The more interesting, I would say mature, phase of Baker’s work falls between 1949 and 1955, during which time he specialized as a freelancer in romance for St. John’s line of comics.

I am glad that Campbell is spending more time with his own comics, but oh how I miss his blog!

Elsewhere:

—Heidi MacDonald reports on the ongoing troubles at Scott Rosenberg’s Platinum Studios.
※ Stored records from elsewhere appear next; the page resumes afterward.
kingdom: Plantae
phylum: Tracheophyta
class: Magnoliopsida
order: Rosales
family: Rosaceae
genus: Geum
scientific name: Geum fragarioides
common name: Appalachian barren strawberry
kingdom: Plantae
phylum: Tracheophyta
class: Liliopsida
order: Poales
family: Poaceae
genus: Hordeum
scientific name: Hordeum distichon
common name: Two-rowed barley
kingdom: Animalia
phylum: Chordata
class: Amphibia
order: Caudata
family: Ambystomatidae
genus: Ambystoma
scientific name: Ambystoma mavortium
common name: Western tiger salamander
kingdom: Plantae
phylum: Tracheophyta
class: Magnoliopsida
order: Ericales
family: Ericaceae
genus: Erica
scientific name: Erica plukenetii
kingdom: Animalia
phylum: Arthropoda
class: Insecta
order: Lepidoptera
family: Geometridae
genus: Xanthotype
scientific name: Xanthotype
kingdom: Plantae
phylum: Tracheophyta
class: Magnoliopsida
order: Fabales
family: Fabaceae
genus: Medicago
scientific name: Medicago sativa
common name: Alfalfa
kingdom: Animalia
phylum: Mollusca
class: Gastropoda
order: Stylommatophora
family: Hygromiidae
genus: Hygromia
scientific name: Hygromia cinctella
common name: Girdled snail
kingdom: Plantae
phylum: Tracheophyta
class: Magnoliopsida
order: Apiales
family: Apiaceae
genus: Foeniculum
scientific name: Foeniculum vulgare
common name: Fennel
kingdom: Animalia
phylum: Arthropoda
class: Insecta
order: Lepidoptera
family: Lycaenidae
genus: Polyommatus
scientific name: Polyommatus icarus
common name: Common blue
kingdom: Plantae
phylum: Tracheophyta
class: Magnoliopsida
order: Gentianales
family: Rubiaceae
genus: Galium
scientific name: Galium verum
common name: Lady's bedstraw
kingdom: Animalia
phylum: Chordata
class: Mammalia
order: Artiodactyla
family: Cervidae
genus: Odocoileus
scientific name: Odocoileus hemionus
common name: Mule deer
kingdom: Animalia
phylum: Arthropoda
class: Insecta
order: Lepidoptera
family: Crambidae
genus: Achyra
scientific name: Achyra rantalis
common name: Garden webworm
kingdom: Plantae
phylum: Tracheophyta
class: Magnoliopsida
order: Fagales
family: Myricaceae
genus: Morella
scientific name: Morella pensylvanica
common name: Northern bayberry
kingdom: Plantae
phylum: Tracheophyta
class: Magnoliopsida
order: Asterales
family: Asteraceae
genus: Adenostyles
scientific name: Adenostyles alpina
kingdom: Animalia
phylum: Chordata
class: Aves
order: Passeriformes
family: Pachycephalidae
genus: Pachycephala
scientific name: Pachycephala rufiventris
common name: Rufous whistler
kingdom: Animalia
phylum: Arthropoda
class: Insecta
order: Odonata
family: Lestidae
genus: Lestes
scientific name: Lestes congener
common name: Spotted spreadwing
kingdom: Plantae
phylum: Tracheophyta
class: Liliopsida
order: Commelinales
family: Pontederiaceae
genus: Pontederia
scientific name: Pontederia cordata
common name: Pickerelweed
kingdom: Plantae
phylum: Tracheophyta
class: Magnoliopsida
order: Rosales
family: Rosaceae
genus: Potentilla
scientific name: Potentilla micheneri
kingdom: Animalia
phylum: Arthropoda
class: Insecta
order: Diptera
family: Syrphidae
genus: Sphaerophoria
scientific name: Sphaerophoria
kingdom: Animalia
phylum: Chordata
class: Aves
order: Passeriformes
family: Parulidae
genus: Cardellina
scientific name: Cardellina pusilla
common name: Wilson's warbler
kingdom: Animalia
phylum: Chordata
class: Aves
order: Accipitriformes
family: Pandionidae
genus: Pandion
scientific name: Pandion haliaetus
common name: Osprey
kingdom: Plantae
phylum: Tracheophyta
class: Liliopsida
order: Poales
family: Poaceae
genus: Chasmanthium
Where comics are king.

—Editorial cartoonist and editor Matt Bors writes about plagiarism (self- and otherwise) in editorial cartooning, and includes examples.

—A throwaway 1977 story from Joe Kubert on how DC and Marvel comics are made.

—Brandon Graham knows how to blog.

—Reviews: Dustin Harbin on Ruppert & Mulot’s Barrel of Monkeys, Christopher Stigliano on Chester Gould’s Dick Tracy, and Jason Dittmer on Brubaker & Davis’s Captain America.

—Finally, a couple of videos for your weekend: Quentin Blake on creating a story on the page (which I can’t figure out how to embed here), and Bruce Parsons’ short documentary on Jeffrey Brown:


3 Responses to First Things First

  1. James says:

    Throwaway story, indeed. Kubert shows Superman moonlighting as Wrightson and fanboy Danny Boy uses the typical writer’s description of the artist’s part of comics as “chores”, like taking out the garbage.

  2. Tony says:

    Paging Dan Nadel, paging Dan Nadel…

    I see Blutch’s “So Long, Silver Screen” solicited in the new Previews, but no matter how hard I google, no info on the size of the book is available anywhere.

    The original is 21 x 28.5 cm, that is, 8.3 x 11.2 inches. Is PictureBox keeping it that way?

  3. Tony says:

    Nevermind. I hadn’t googled hard enough, finally found a place where the dimensions are listed:

    8 x 11 inches

    http://www.artbook.com/9780985159511.html

    Now the lack of miniaturization has been confirmed, the book will be mine!